Aim of the task >>
Search the listing for the string "CROSS". Copy every line that has it.

Dataset content >>

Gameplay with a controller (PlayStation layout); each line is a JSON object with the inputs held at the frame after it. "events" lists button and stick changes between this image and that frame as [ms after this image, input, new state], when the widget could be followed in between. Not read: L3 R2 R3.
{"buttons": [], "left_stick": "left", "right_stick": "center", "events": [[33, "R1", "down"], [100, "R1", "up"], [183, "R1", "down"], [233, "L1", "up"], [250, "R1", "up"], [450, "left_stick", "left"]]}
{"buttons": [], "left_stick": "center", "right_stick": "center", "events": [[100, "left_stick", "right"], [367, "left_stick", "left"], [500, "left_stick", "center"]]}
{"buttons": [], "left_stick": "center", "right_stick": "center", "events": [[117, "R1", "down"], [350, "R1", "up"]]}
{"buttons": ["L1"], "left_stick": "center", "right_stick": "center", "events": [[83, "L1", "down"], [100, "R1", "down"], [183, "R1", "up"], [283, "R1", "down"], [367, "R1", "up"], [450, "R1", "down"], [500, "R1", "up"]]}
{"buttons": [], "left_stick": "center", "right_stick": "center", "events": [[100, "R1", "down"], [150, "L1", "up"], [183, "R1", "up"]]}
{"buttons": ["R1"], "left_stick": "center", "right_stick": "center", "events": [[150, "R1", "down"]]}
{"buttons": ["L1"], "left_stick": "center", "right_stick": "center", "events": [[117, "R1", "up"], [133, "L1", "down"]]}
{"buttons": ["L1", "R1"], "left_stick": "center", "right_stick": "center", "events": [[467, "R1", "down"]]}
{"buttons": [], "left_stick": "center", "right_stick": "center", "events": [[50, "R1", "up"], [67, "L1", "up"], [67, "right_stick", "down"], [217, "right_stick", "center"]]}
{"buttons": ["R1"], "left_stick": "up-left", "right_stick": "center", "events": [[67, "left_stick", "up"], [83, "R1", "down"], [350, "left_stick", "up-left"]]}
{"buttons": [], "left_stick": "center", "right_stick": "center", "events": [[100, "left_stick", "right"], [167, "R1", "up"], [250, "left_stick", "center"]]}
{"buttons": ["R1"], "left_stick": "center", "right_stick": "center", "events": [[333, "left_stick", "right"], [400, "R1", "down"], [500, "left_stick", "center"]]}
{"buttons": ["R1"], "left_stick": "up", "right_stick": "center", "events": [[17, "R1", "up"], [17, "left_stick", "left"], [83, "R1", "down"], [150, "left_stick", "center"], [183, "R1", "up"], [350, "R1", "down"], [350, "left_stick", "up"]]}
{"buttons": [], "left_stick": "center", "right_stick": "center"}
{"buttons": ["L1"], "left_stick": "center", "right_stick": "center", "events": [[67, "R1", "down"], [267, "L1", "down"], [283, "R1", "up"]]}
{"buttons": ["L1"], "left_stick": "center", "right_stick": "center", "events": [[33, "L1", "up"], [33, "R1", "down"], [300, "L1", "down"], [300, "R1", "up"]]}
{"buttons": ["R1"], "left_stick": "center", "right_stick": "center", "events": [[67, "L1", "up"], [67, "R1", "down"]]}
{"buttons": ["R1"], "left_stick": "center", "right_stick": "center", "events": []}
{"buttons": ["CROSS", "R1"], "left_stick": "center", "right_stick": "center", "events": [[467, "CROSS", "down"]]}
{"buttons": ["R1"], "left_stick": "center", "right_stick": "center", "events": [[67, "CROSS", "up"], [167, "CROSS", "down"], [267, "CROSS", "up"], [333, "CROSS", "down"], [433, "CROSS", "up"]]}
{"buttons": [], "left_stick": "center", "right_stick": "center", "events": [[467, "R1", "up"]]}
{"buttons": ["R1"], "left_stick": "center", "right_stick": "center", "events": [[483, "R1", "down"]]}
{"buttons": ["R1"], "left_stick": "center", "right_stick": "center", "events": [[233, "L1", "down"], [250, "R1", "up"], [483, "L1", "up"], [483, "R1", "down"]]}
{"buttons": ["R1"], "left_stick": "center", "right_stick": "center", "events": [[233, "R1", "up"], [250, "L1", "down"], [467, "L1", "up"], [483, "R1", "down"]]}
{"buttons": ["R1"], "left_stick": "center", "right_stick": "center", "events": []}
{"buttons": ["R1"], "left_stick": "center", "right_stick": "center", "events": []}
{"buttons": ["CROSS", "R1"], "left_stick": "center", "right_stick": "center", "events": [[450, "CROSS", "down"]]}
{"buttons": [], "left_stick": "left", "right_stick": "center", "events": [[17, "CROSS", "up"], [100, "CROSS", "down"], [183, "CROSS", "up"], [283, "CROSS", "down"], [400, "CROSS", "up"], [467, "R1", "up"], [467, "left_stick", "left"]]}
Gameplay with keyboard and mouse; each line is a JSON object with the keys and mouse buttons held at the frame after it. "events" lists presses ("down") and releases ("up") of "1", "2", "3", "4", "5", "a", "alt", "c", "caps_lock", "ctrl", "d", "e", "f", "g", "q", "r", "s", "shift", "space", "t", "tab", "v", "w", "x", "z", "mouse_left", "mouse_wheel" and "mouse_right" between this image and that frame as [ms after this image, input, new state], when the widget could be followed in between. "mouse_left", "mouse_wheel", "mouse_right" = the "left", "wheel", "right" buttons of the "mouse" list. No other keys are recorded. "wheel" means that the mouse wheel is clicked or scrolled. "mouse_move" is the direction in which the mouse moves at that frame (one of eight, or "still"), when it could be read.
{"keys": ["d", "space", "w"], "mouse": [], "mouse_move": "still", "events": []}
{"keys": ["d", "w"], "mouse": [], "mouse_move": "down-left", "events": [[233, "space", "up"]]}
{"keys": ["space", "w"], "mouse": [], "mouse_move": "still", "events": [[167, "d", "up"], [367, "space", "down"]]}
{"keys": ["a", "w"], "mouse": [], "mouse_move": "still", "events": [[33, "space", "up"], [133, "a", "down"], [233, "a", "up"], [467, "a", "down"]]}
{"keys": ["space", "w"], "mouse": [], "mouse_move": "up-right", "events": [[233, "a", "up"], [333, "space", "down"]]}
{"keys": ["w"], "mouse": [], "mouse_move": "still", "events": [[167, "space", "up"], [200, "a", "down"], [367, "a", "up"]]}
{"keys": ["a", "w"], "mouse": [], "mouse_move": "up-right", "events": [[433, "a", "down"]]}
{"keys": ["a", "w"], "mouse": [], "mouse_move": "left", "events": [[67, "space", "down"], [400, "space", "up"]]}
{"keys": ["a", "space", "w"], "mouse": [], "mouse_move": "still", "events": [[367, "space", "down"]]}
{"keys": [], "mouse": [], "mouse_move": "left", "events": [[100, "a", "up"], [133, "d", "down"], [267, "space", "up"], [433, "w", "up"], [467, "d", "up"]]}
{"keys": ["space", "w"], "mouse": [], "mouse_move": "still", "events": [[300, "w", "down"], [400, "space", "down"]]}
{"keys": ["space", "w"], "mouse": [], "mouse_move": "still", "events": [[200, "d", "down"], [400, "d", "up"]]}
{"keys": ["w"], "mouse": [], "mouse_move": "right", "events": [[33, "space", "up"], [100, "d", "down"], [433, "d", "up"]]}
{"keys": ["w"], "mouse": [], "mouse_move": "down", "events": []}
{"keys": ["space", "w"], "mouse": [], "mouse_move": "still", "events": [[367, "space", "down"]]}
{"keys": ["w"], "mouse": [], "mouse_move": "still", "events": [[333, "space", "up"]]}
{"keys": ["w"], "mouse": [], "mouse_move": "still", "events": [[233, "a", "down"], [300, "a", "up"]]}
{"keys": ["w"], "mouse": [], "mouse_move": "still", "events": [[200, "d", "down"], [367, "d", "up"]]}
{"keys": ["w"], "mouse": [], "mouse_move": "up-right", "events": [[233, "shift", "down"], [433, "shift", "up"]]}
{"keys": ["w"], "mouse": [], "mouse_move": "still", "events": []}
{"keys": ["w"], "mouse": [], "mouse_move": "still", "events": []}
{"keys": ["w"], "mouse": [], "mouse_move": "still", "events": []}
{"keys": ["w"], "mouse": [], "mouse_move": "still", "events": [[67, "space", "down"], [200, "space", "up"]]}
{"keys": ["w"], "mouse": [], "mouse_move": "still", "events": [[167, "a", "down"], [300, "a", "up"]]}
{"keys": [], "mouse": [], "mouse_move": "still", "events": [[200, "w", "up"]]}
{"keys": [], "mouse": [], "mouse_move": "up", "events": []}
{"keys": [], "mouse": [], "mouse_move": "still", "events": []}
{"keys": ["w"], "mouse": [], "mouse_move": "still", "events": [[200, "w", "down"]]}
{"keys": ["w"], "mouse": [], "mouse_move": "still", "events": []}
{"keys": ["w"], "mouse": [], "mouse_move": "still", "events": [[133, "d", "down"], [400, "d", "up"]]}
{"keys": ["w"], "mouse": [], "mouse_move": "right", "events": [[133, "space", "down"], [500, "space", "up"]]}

Answer box >>
{"buttons": ["CROSS", "R1"], "left_stick": "center", "right_stick": "center", "events": [[467, "CROSS", "down"]]}
{"buttons": ["R1"], "left_stick": "center", "right_stick": "center", "events": [[67, "CROSS", "up"], [167, "CROSS", "down"], [267, "CROSS", "up"], [333, "CROSS", "down"], [433, "CROSS", "up"]]}
{"buttons": ["CROSS", "R1"], "left_stick": "center", "right_stick": "center", "events": [[450, "CROSS", "down"]]}
{"buttons": [], "left_stick": "left", "right_stick": "center", "events": [[17, "CROSS", "up"], [100, "CROSS", "down"], [183, "CROSS", "up"], [283, "CROSS", "down"], [400, "CROSS", "up"], [467, "R1", "up"], [467, "left_stick", "left"]]}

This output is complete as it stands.